**What the task requires**: Across all the records, filter for lines with the word "John" and copy them.

Collected data:

⁂

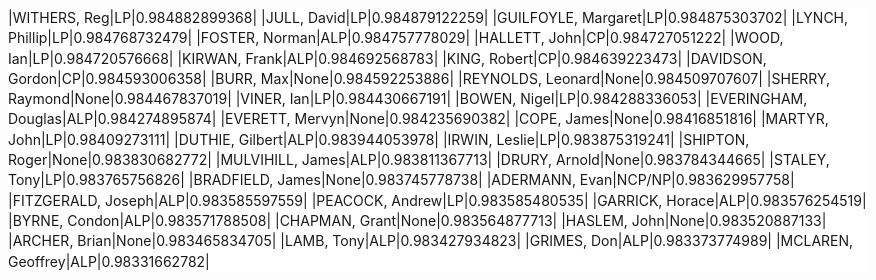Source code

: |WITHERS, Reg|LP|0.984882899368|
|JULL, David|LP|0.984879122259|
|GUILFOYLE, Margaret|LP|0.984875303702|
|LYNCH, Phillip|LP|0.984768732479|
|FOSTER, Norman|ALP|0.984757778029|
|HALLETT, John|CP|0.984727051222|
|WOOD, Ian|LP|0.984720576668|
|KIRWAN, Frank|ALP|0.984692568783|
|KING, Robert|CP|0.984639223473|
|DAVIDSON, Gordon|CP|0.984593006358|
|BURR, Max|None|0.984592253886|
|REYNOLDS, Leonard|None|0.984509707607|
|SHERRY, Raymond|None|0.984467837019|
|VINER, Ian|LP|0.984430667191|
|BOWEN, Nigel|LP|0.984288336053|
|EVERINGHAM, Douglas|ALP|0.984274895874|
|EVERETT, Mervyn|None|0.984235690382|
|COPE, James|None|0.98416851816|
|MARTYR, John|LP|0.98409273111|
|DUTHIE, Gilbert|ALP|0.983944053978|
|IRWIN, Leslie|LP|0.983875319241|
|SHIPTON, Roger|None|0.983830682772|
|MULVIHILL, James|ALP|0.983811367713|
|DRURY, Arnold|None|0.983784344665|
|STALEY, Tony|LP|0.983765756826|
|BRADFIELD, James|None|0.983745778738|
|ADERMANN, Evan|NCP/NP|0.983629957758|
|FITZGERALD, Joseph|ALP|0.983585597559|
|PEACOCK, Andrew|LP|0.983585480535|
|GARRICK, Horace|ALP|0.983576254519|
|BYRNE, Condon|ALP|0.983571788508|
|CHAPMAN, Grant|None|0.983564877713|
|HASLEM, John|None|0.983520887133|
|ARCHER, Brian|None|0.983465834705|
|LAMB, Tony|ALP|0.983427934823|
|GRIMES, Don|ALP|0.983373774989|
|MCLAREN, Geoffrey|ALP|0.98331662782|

⁂

**Exercise output**:
|HALLETT, John|CP|0.984727051222|
|MARTYR, John|LP|0.98409273111|
|HASLEM, John|None|0.983520887133|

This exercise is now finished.